Task
What you give back should be exactly the opening lines of the data, ending with the line that contains "22: (422, 98, 0.42)" and including it.

(Stored data entries)
Content starts

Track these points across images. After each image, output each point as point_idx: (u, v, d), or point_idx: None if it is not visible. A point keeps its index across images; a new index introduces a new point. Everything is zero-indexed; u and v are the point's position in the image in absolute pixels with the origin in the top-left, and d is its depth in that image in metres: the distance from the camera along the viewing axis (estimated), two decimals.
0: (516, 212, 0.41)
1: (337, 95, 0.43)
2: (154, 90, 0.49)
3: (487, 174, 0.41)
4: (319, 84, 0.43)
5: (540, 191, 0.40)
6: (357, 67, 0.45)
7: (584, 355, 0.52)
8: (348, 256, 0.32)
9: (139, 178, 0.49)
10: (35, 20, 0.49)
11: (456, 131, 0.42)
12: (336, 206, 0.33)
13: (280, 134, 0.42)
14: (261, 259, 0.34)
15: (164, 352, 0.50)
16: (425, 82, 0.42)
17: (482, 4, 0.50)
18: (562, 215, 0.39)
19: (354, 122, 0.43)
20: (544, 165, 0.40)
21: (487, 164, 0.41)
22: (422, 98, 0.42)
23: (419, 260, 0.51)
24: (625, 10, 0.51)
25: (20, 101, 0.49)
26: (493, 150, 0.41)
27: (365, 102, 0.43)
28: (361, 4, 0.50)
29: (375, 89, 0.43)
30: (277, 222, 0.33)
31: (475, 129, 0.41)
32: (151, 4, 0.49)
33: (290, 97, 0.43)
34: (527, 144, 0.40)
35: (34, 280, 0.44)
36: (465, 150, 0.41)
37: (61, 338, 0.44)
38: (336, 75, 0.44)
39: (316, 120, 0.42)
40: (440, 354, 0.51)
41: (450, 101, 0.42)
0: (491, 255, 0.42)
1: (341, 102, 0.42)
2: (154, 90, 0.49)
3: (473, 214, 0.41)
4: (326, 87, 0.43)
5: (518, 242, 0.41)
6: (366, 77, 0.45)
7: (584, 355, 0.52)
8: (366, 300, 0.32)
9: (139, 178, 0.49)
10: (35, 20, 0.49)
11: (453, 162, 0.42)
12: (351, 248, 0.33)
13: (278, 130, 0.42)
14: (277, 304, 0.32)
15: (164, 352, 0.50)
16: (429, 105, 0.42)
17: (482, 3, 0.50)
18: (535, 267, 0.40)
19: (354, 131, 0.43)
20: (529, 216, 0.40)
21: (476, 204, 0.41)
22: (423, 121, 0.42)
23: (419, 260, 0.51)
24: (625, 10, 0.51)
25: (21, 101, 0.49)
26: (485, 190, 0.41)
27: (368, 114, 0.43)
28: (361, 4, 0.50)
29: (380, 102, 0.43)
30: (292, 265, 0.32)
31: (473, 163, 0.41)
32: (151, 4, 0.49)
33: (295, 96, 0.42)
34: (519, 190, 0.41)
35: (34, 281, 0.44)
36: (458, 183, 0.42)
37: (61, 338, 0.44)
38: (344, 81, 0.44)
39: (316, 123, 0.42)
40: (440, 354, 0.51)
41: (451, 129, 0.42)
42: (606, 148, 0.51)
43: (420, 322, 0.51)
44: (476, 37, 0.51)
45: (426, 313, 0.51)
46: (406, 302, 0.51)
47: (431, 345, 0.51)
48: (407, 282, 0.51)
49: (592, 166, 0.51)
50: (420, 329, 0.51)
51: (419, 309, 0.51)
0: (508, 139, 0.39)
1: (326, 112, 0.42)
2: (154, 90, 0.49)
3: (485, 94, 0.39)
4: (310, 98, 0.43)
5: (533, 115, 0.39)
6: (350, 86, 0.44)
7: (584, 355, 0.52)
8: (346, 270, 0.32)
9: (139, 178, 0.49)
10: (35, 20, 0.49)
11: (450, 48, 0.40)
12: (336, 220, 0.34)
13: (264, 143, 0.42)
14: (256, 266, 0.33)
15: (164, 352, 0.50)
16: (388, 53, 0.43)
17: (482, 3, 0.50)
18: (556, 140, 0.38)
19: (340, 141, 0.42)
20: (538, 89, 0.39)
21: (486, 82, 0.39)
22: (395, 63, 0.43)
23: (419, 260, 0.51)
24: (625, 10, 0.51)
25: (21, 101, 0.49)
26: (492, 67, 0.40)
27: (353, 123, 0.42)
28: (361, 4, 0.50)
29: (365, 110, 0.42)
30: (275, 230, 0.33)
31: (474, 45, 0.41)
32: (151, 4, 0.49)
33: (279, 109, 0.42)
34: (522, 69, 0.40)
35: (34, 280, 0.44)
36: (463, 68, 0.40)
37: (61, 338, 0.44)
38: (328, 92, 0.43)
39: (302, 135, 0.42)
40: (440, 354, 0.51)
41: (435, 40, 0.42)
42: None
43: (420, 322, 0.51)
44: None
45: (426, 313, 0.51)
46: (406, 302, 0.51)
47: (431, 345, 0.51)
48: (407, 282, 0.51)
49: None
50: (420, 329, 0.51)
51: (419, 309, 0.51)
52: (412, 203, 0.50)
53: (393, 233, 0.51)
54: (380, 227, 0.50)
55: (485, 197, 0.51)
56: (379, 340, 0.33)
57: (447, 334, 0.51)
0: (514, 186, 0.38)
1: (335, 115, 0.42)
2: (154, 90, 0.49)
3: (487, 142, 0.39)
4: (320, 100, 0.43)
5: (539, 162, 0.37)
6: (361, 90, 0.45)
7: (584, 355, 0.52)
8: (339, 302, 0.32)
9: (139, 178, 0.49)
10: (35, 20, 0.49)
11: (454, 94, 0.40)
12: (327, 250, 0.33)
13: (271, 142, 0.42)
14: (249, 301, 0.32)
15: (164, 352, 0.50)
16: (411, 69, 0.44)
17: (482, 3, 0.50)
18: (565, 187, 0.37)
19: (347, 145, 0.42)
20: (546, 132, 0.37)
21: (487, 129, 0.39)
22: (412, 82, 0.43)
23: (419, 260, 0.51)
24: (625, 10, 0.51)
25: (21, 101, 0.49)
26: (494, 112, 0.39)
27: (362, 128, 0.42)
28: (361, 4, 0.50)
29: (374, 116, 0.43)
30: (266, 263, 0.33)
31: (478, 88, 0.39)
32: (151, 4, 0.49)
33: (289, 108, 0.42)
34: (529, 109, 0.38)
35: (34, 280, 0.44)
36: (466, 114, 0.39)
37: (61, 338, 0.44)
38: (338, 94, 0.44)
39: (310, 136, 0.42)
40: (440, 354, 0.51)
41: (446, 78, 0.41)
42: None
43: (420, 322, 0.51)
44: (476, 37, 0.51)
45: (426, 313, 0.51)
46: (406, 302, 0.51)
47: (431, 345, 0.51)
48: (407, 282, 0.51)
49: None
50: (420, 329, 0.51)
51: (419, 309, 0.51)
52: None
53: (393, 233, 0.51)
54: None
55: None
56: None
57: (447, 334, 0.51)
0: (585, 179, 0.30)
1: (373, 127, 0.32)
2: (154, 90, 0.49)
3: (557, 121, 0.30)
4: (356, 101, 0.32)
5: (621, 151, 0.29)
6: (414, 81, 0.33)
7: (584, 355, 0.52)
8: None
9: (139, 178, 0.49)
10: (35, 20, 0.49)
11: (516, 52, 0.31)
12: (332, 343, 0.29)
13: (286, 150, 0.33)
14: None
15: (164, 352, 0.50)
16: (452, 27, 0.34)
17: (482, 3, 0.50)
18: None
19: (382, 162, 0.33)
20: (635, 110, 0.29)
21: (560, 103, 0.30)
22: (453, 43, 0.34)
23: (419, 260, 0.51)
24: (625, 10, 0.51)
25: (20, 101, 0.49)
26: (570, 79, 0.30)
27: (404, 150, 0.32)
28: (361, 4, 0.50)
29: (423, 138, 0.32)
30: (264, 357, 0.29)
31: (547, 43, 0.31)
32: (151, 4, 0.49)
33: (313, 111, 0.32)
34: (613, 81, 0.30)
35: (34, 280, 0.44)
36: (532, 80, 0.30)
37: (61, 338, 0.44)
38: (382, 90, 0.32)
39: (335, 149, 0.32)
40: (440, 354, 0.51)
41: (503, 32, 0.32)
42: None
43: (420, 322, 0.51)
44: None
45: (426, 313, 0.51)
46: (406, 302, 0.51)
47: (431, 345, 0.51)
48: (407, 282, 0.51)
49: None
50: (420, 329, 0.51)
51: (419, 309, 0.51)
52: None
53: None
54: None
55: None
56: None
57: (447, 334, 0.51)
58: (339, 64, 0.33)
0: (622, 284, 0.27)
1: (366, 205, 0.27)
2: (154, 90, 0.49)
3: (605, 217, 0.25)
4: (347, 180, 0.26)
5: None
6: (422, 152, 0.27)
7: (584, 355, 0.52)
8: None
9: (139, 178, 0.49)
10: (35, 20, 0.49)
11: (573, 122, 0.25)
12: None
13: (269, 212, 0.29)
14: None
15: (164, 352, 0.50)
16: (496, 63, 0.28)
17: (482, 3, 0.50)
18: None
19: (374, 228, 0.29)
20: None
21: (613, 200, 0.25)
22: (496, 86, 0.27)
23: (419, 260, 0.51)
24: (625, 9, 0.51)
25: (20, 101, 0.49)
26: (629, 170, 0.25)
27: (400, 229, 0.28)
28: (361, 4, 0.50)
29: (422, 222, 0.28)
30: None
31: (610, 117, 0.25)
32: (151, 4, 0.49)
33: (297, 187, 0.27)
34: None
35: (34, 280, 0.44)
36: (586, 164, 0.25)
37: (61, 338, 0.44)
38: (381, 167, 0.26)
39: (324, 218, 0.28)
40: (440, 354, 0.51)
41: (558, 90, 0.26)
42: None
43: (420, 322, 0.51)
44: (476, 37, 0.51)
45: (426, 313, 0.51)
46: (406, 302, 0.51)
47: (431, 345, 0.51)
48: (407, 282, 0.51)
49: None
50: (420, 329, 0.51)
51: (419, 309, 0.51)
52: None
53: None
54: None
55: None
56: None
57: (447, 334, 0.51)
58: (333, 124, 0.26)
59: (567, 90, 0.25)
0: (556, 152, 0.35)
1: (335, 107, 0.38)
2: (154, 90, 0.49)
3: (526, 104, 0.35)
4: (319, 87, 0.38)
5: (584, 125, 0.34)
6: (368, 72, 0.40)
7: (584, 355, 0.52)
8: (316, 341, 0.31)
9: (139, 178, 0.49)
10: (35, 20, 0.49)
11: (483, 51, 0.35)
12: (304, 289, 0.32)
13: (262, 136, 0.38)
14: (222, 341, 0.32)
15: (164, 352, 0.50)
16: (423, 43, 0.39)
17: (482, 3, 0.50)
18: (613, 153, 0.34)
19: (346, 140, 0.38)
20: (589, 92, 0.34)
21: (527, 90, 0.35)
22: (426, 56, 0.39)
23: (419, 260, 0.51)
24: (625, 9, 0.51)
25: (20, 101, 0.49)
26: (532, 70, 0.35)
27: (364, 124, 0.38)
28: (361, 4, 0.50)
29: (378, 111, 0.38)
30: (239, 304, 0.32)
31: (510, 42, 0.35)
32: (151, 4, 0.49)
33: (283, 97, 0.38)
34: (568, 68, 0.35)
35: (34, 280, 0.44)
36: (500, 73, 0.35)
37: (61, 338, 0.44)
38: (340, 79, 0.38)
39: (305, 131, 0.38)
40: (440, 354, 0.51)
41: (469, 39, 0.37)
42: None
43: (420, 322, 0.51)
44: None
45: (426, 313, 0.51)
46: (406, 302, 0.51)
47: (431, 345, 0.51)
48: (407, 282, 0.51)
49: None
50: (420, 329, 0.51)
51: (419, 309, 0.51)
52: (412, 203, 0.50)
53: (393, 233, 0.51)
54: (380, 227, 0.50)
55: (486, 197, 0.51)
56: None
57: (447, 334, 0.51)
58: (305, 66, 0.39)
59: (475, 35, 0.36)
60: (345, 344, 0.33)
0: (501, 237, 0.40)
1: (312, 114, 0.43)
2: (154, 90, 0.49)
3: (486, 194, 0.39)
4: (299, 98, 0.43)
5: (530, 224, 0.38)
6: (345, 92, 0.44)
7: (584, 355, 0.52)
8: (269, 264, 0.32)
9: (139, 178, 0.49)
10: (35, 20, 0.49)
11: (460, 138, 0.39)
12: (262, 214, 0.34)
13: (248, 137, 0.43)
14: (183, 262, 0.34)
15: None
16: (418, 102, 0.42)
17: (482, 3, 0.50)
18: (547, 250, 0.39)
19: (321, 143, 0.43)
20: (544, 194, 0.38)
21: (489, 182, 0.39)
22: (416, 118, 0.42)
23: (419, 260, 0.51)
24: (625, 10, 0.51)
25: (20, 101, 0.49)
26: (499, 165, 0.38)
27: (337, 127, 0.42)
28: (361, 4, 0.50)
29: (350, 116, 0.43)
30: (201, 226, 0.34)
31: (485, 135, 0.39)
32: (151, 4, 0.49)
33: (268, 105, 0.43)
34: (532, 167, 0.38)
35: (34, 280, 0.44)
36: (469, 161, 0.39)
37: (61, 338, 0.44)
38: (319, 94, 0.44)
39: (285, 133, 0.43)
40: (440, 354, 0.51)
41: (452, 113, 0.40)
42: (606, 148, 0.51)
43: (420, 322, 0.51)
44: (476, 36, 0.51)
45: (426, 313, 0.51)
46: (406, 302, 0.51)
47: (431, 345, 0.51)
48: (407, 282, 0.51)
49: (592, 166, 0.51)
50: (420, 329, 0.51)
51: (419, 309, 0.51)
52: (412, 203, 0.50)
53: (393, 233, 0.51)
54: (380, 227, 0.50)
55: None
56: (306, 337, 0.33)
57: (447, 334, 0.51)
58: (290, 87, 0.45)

Content ends

Result
Track these points across images. After each image, output each point as point_idx: (u, v, d), or point_idx: None if it is not visible. A point keeps its index across images; a new index introduces a new point. Everything is zero-indexed; u and v are the point's position in the image in absolute pixels with the origin in the top-left, and d is its depth in that image in metres: the distance from the camera along the viewing axis (estimated), two decimals.
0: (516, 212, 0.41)
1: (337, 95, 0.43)
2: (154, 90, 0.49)
3: (487, 174, 0.41)
4: (319, 84, 0.43)
5: (540, 191, 0.40)
6: (357, 67, 0.45)
7: (584, 355, 0.52)
8: (348, 256, 0.32)
9: (139, 178, 0.49)
10: (35, 20, 0.49)
11: (456, 131, 0.42)
12: (336, 206, 0.33)
13: (280, 134, 0.42)
14: (261, 259, 0.34)
15: (164, 352, 0.50)
16: (425, 82, 0.42)
17: (482, 4, 0.50)
18: (562, 215, 0.39)
19: (354, 122, 0.43)
20: (544, 165, 0.40)
21: (487, 164, 0.41)
22: (422, 98, 0.42)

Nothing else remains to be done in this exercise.